[Source data]
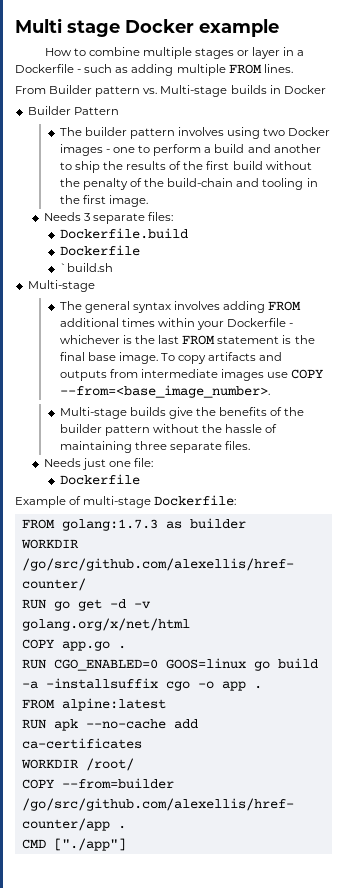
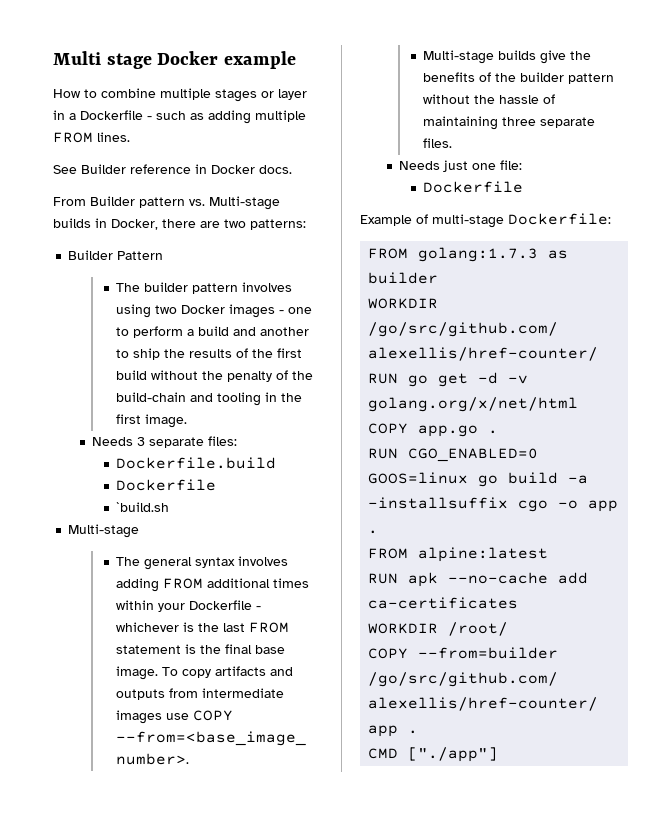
(293, 68) none -> [53,164,292,174] // See Builder reference in Docker docs.
[283,85,326,94] Docker -> [111,219,306,230] Docker, there are two patterns:

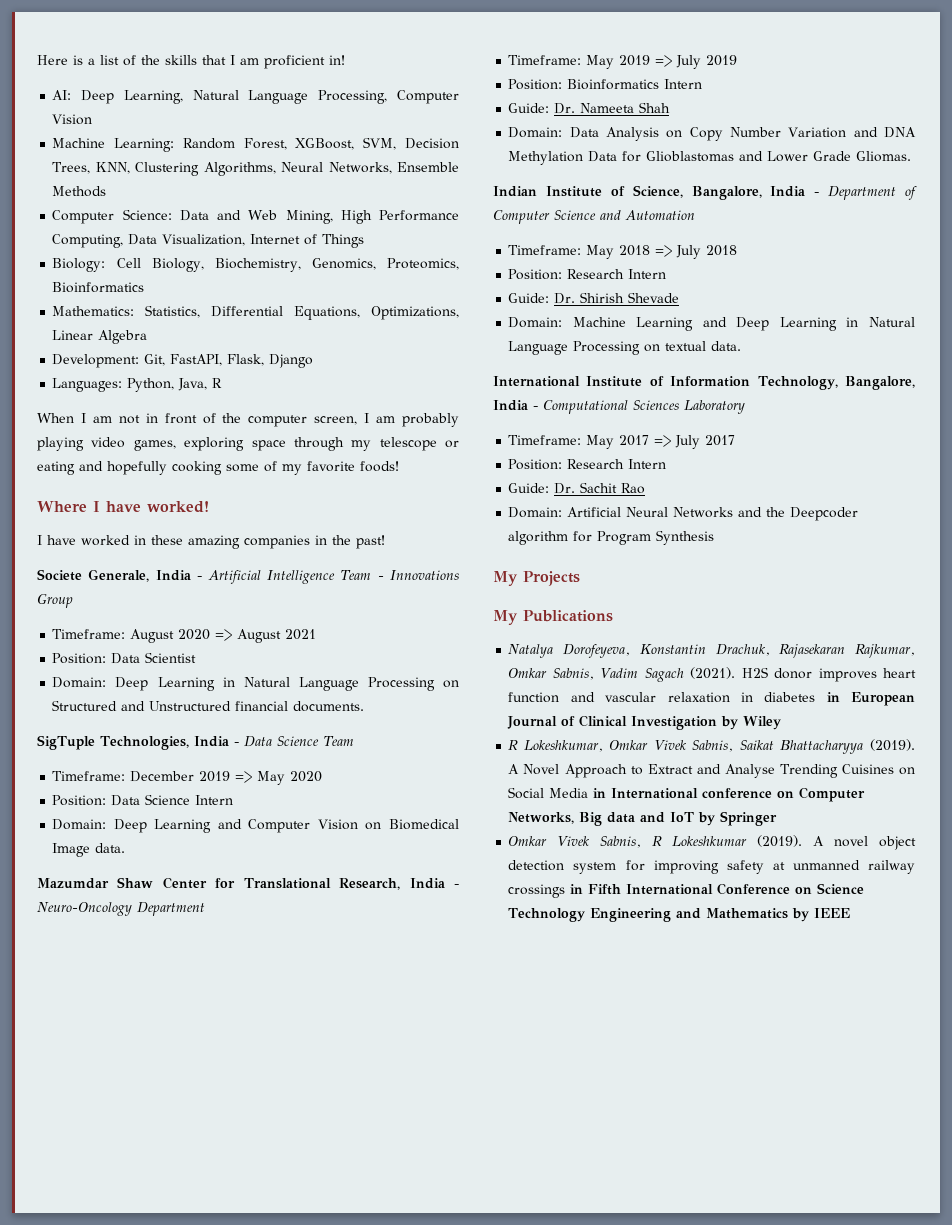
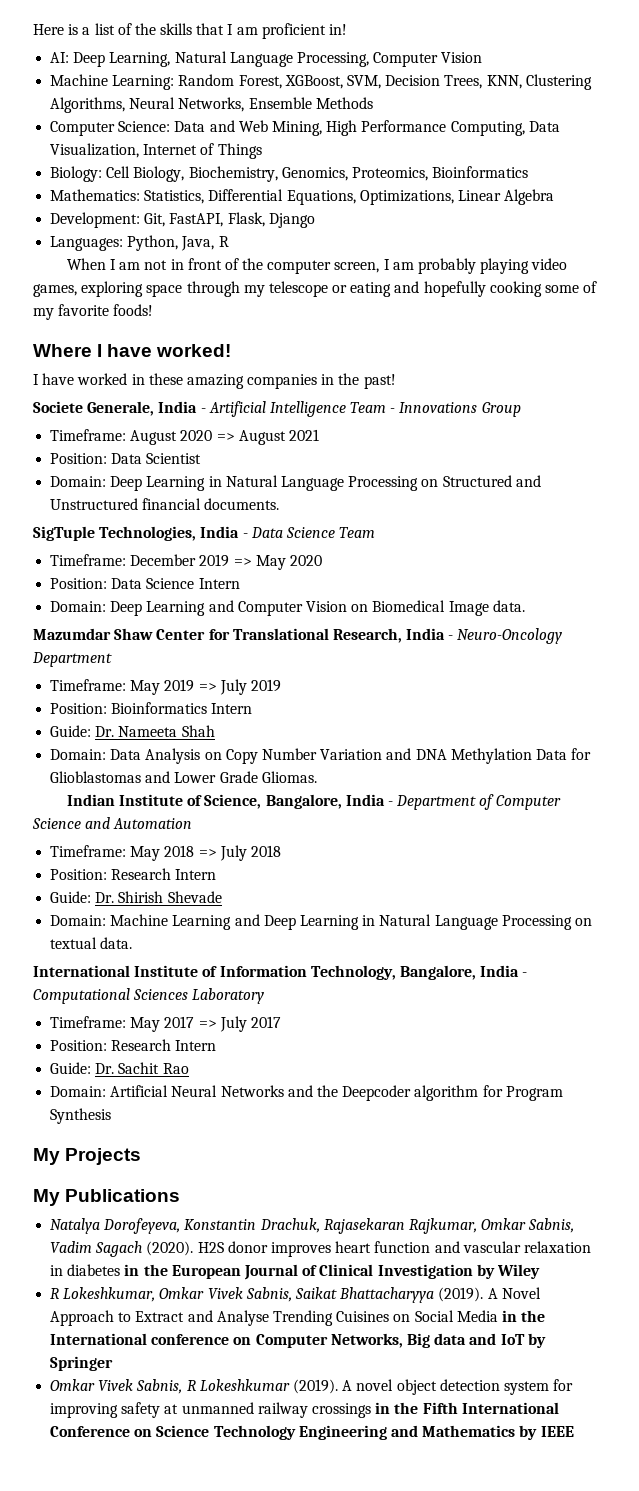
[690,667,736,679] (2021). -> [146,1241,194,1256] (2020).
(840, 697) none -> [143,1264,168,1276] the
(607, 793) none -> [521,1310,546,1322] the
(584, 889) none -> [394,1402,419,1414] the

**Task**. The expected output is every record above, copied exactly, without pictures.

**Exercise solution**.
(293, 68) none -> [53,164,292,174] // See Builder reference in Docker docs.
[283,85,326,94] Docker -> [111,219,306,230] Docker, there are two patterns:

[690,667,736,679] (2021). -> [146,1241,194,1256] (2020).
(840, 697) none -> [143,1264,168,1276] the
(607, 793) none -> [521,1310,546,1322] the
(584, 889) none -> [394,1402,419,1414] the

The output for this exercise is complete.